Crédits bancaires: Jouahri détaille les freins à la baisse des taux

Abdellatif Jouahri, wali de Bank Al-Maghrib.

Malgré l’assouplissement monétaire engagé depuis juin 2024, la baisse du taux directeur n’est répercutée que partiellement par les banques au profit de leurs clients. Abdellatif Jouahri, wali de Bank Al-Maghrib, pointe des facteurs structurels et conjoncturels et annonce des discussions imminentes avec le secteur bancaire pour accélérer la transmission au bénéfice de l’économie réelle.

Le 17/12/2025 à 12h43

La transmission des décisions de politique monétaire aux conditions de crédit demeure incomplète. C’est le constat dressé par Bank Al-Maghrib (BAM) à l’issue de la réunion trimestrielle de son conseil, tenue mardi 16 décembre 2025 à Rabat. La Banque centrale relève que la baisse des taux débiteurs appliqués aux crédits bancaires accordés au secteur non financier reste inférieure à celle du taux directeur.

Selon les données présentées, le recul cumulé des taux débiteurs depuis le début du cycle d’assouplissement monétaire engagé en juin 2024 s’est établi à 58 points de base (pb) au troisième trimestre 2025. Ce niveau demeure en deçà de la baisse de 75 pb décidée sur le taux directeur durant la même période.

À l’issue de cette réunion, le wali de Bank Al-Maghrib, Abdellatif Jouahri, a reconnu explicitement que la transmission n’était pas intégrale. Il a rappelé que lors de la phase de relèvement des taux, il avait personnellement demandé aux banques de ne pas répercuter intégralement la hausse sur la clientèle.

À l’époque, la Banque centrale avait insisté sur une approche fondée sur l’analyse des risques, appelant les établissements bancaires à apprécier les dossiers au cas par cas. Cette orientation avait été imposée dans un contexte de tendance haussière des taux d’intérêt.

Aujourd’hui, la situation s’inverse avec la phase de baisse du taux directeur, mais la répercussion sur les taux débiteurs reste incomplète. Pour le gouverneur de BAM, ce décalage s’explique par plusieurs facteurs, à la fois conjoncturels et structurels.

Trois facteurs avancés par Jouahri

Le patron de la Banque centrale identifie d’abord un retard dans la réaction des banques, qui ne répercutent pas immédiatement les baisses décidées par la BAM. Ce décalage temporel constitue, selon lui, une première explication à la transmission partielle observée.

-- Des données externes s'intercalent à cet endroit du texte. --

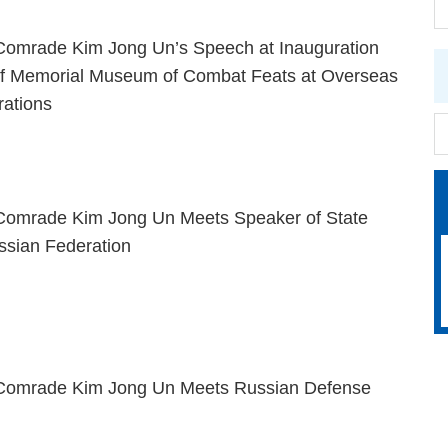
omrade Kim Jong Un’s Speech at Inauguration
f Memorial Museum of Combat Feats at Overseas
rations
Comrade Kim Jong Un Meets Speaker of State
sian Federation
Comrade Kim Jong Un Meets Russian Defense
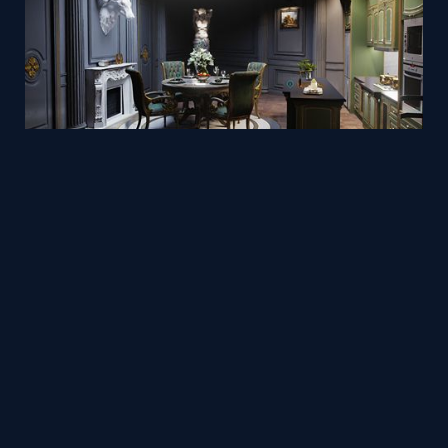
Classic European Interior - Realistic real-time Archviz
Mesh
Viz4D
by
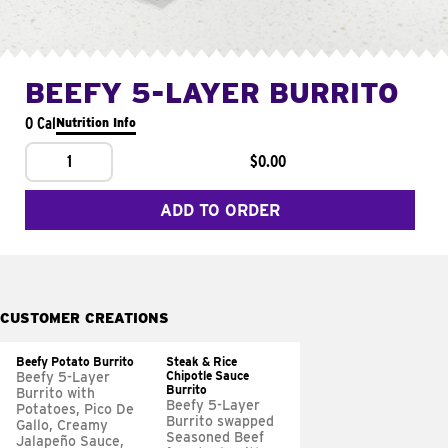
BEEFY 5-LAYER BURRITO
0 Cal
Nutrition Info
1
$0.00
ADD TO ORDER
CUSTOMER CREATIONS
Beefy Potato Burrito
Steak & Rice
Chipotle Sauce
Beefy 5-Layer
Burrito
Burrito with
Beefy 5-Layer
Potatoes, Pico De
Burrito swapped
Gallo, Creamy
Seasoned Beef
Jalapeño Sauce,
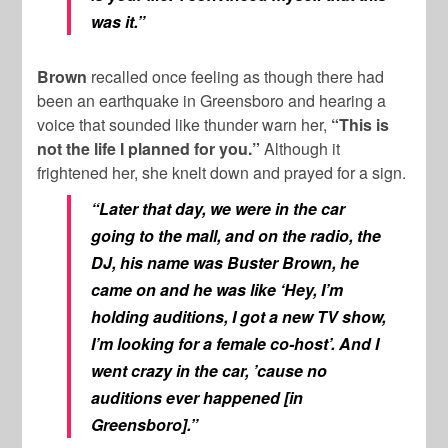
was it.”
Brown
recalled once feeling as though there had
been an earthquake in Greensboro and hearing a
voice that sounded like thunder warn her,
“This is
not the life I planned for you.”
Although it
frightened her, she knelt down and prayed for a sign.
“Later that day, we were in the car
going to the mall, and on the radio, the
DJ, his name was Buster Brown, he
came on and he was like ‘Hey, I’m
holding auditions, I got a new TV show,
I’m looking for a female co-host’. And I
went crazy in the car, ’cause no
auditions ever happened [in
Greensboro].”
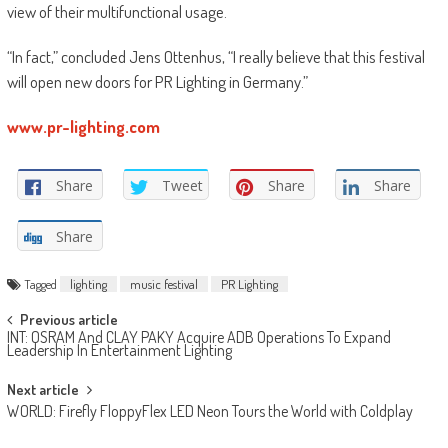
view of their multifunctional usage.
“In fact,” concluded Jens Ottenhus, “I really believe that this festival
will open new doors for PR Lighting in Germany.”
www.pr-lighting.com
Share
Tweet
Share
Share
Share
Tagged
lighting
music festival
PR Lighting
Post
Previous article
INT: OSRAM And CLAY PAKY Acquire ADB Operations To Expand
navigation
Leadership In Entertainment Lighting
Next article
WORLD: Firefly FloppyFlex LED Neon Tours the World with Coldplay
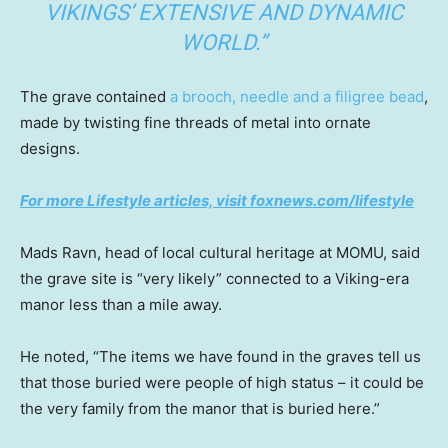
VIKINGS’ EXTENSIVE AND DYNAMIC
WORLD.”
The grave contained
a brooch, needle and a filigree bead
,
made by twisting fine threads of metal into ornate
designs.
For more Lifestyle articles, visit foxnews.com/lifestyle
Mads Ravn, head of local cultural heritage at MOMU, said
the grave site is “very likely” connected to a Viking-era
manor less than a mile away.
He noted, “The items we have found in the graves tell us
that those buried were people of high status – it could be
the very family from the manor that is buried here.”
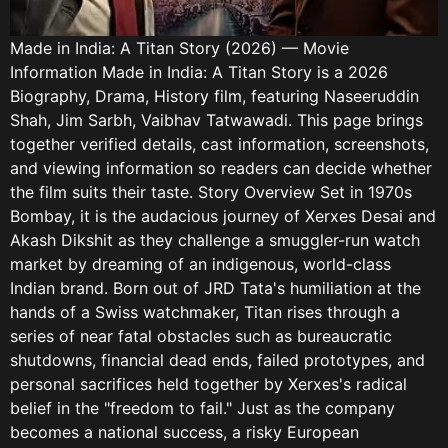
Made in India: A Titan Story (2026) — Movie
Information Made in India: A Titan Story is a 2026
Biography, Drama, History film, featuring Naseeruddin
Shah, Jim Sarbh, Vaibhav Tatwawadi. This page brings
together verified details, cast information, screenshots,
and viewing information so readers can decide whether
the film suits their taste. Story Overview Set in 1970s
Bombay, it is the audacious journey of Xerxes Desai and
Akash Dikshit as they challenge a smuggler-run watch
market by dreaming of an indigenous, world-class
Indian brand. Born out of JRD Tata's humiliation at the
hands of a Swiss watchmaker, Titan rises through a
series of near fatal obstacles such as bureaucratic
shutdowns, financial dead ends, failed prototypes, and
personal sacrifices held together by Xerxes's radical
belief in the "freedom to fail." Just as the company
becomes a national success, a risky European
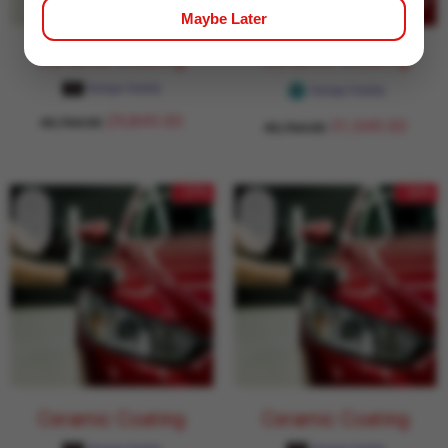
Maybe Later
Ceramic Coating
Ceramic Coating
Garage Daddy
Garage Daddy
29,849.00
43,764.00
31,949.00
43,764.00
- 27%
- 32%
Ceramic Coating
Ceramic Coating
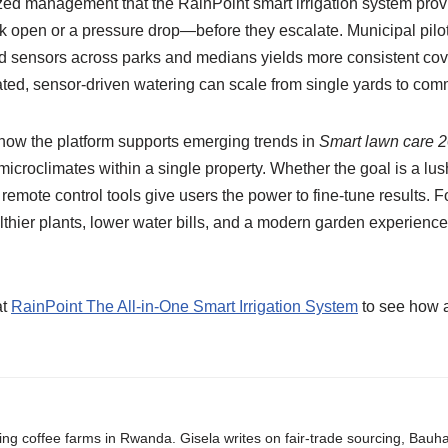
ized management that the RainPoint smart irrigation system pro
k open or a pressure drop—before they escalate. Municipal pilo
and sensors across parks and medians yields more consistent co
d, sensor-driven watering can scale from single yards to com
how the platform supports emerging trends in
Smart lawn care 
microclimates within a single property. Whether the goal is a lus
nd remote control tools give users the power to fine-tune results.
thier plants, lower water bills, and a modern garden experience t
at
RainPoint The All-in-One Smart Irrigation System
to see how a
ing coffee farms in Rwanda. Gisela writes on fair-trade sourcing, Bau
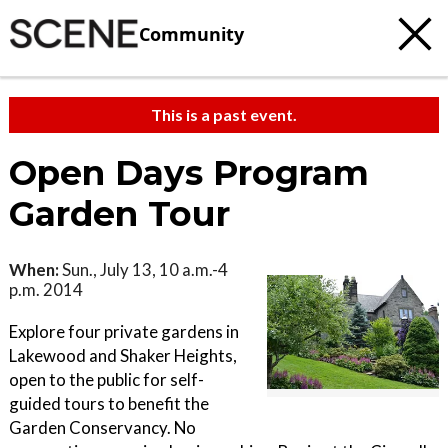
Community
This is a past event.
Open Days Program
Garden Tour
When:
Sun., July 13, 10 a.m.-4
p.m. 2014
Explore four private gardens in
Lakewood and Shaker Heights,
open to the public for self-
guided tours to benefit the
Garden Conservancy. No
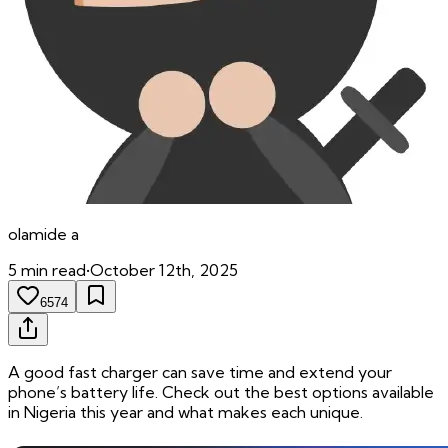
olamide
a
5
min read
•
October 12th, 2025
6574
A good fast charger can save time and extend your
phone’s battery life. Check out the best options available
in Nigeria this year and what makes each unique.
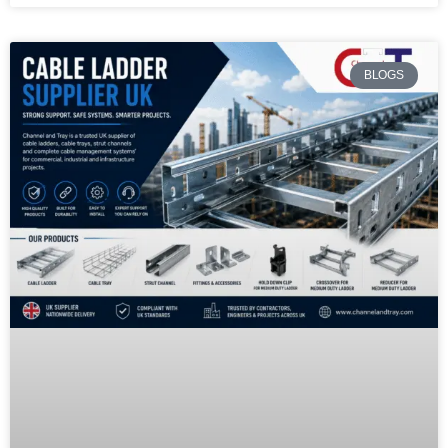
BLOGS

La deuxième raison tient à une spécificité du marché marocain du crédit. La part des contrats à taux fixe y est très élevée, atteignant 85%. Dans ce cas, la baisse des taux ne peut être appliquée qu’à l’échéance du contrat, moment où une renégociation devient possible.

Le wali souligne que cette structure limite mécaniquement la rapidité de transmission des décisions de politique monétaire, indépendamment de la volonté immédiate des banques.

Le troisième facteur évoqué concerne la concentration des crédits au sein du système bancaire. Une vingtaine d’entreprises concentrent une part importante des financements, un phénomène qualifié de structurel par le gouverneur, sur lequel les autorités travaillent actuellement.

Cette problématique de concentration figure d’ailleurs parmi les motivations du lancement de la Charte relative au financement et à l’accompagnement des très petites entreprises (TPE). Signée le 4 décembre 2025 à Rabat par l’ensemble des parties prenantes institutionnelles et professionnelles concernées, cette charte vise à faciliter l’accès des TPE au financement, dans le cadre de la Stratégie nationale d’inclusion financière.

Dans cette perspective, Abdellatif Jouahri a annoncé qu’il abordera la question du retard de transmission des baisses de taux lors de la réunion prévue avec le Groupement professionnel des banques du Maroc (GPBM) le 8 janvier 2026.